Quanto sopra vale ovviamente per tutti i vaccini genici, anche quelli che incorporano il gene dell'RBD in un vettore adenovirale, come ad esempio i vaccini di Astra-Zeneca e Johnson&Johnson e lo Sputnik V. Ma vale anche per i vaccini proteici, costituiti da forme ricombinanti dell’RBD, come il vaccino della Novavax prodotto in cellule di falena: In questo caso si tratta di educare l’insetto a fare una nuova proteina con la  sequenza aminoacidica modificata e decidere se immunizzare solo con la nuova o con tutt’e due le proteine, la vecchia e la nuova. Peraltro, con questo vaccino, la caduta di efficacia degli anticorpi neutralizzanti verso la variante brasiliana è davvero notevole, da più del 90 al 60%  circa. Tuttavia, fare una nuova proteina ricombinante non è la stessa cosa che sintetizzare una piccola molecola di RNA: ci vuole molto più tempo e fatica, controlli di qualità e standardizzazione, con un elevato rischio di non riuscirci.

Il caso del vaccino con spike ricombinante della Sanofi, ormai pare abortito, lo dimostra. Il secondo, serio problema che i vaccini di seconda generazione devono affrontare è come valutare la loro efficacia. E’ impensabile rifare le tre fasi cliniche per la tempistica, i costi e la difficoltà di reperire migliaia di persone da sottoporre a nuovi trials clinici in una fase di già estesa vaccinazione. Si pensa di immunizzare solo qualche centinaio di soggetti ancora non vaccinati e valutare la qualità e l’entità della risposta anticorpale.

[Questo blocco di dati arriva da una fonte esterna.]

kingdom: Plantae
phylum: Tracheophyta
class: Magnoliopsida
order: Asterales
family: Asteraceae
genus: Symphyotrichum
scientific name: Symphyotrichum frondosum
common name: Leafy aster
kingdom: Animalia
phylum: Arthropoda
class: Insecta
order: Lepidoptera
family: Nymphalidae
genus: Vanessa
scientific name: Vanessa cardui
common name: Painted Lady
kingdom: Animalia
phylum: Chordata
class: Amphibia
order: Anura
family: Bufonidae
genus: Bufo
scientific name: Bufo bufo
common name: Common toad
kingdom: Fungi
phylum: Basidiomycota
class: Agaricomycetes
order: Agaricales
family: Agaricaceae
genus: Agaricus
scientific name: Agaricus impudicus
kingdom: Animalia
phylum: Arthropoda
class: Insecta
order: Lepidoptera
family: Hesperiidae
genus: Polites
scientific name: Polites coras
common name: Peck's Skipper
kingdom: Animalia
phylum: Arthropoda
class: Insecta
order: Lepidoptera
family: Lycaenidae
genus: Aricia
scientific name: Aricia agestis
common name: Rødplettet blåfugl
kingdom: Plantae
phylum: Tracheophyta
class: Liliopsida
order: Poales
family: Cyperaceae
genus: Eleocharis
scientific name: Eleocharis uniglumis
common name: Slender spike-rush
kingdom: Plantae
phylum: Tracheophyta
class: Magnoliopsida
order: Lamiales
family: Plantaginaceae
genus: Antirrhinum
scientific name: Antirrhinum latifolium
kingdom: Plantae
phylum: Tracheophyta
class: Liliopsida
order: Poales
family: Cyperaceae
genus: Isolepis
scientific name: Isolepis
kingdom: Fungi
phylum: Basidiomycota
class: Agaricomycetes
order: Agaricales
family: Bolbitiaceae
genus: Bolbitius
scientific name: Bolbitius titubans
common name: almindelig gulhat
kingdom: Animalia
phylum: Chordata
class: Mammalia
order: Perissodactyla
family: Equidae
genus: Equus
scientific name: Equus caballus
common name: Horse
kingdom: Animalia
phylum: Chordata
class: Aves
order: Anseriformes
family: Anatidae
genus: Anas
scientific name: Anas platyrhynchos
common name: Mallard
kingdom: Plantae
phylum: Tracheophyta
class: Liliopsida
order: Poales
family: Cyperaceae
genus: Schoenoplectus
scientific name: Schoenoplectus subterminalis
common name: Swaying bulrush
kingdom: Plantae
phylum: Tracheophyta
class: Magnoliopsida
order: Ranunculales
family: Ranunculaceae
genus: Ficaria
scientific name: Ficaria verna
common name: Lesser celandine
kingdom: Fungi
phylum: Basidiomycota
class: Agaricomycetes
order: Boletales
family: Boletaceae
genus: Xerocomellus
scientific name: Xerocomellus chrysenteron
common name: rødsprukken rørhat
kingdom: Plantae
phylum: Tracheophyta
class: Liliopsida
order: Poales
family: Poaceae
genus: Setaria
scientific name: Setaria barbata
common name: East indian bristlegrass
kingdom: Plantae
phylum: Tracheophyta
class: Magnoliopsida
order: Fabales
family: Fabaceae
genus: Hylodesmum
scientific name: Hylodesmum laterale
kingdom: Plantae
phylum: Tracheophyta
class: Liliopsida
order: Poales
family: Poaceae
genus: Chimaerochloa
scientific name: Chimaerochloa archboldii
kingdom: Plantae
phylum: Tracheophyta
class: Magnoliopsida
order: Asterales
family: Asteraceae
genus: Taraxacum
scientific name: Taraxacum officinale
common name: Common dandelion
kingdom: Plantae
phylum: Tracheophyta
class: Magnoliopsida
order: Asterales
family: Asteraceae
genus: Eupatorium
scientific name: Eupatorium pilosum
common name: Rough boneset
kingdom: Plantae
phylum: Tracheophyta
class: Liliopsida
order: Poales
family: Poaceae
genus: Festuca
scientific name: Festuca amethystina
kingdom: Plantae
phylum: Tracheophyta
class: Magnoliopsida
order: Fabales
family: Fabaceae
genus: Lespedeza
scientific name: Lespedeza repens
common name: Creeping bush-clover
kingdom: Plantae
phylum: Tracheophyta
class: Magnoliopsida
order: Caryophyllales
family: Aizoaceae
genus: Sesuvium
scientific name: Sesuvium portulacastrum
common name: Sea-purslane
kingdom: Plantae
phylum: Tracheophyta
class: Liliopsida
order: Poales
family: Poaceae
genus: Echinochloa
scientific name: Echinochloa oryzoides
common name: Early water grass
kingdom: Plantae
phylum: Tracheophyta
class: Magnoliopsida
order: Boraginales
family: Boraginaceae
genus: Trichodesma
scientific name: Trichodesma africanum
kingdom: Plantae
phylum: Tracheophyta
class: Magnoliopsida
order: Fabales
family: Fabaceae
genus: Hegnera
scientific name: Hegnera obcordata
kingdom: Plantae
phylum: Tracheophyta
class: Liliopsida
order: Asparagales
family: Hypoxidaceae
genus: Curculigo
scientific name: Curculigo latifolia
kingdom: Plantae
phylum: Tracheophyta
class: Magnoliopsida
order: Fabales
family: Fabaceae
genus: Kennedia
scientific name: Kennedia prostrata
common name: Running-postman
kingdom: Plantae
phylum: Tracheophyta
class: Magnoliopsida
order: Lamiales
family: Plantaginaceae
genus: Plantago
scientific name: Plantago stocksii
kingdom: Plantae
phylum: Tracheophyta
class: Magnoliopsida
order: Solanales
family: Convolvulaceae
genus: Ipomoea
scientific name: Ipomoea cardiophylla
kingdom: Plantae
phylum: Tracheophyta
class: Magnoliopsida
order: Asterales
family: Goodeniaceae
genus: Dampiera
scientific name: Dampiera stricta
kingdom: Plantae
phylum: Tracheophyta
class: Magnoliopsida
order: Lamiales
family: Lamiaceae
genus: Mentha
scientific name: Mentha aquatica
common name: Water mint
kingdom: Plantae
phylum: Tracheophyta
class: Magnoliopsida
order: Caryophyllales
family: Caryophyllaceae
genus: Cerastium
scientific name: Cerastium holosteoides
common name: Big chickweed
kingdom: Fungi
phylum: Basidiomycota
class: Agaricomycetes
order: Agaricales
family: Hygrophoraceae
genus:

Ancora non sappiamo quale sia il livello di anticorpi che assicura la protezione, il cosiddetto correlato di protezione, anche se è ragionevole assumere che anticorpi neutralizzanti e risposte cellulari equivalenti per qualità e quantità a quelle dei pazienti che hanno superato la malattia o vaccinati possa essere protettivo.

Alcuni pensano che a questo punto della storia sia meglio generare ex-novo un vaccino pluricombinato, con più d’una proteina, come tanti vaccini umani in uso, quali ad esempio i vaccini anti-papilloma e anti-pertosse acellulare, e testarlo compiutamente. L’idea sottostante è che non solo gli anticorpi generati contro RBD siano efficaci ma che il virus possa essere neutralizzato anche da anticorpi diretti contro la nucleoproteina o altre componenti del virus essenziali non solo al suo ingresso nella cellula ospite ma anche alla sua replicazione e fuoriuscita dalla cellula uccisa per infettarne altre. O forse ritornare all’idea di generare un vaccino con un virus vivo ma attenuato come i tanti che già usiamo, a partire dal vaccino contro il morbillo. In genere, questi vaccini sono  molto efficaci, anche loro più del 90%, ed è molto difficile che le varianti virali possano sfuggire all’ampia e complessa immunità che ne deriva. Ci si riuscirà a rendere innocuo sia pur vitale Sars-CoV-2? Qualcuno ci sta già provando. La fortuna potrebbe darci una mano perché spesso questi mutanti poco virulenti ma molto immunogenici si generano spontaneamente, ce li potrebbe donare la natura. Ma il tempo corre ed il virus sembra voler davvero usarci come ospiti permanenti, convivere con noi.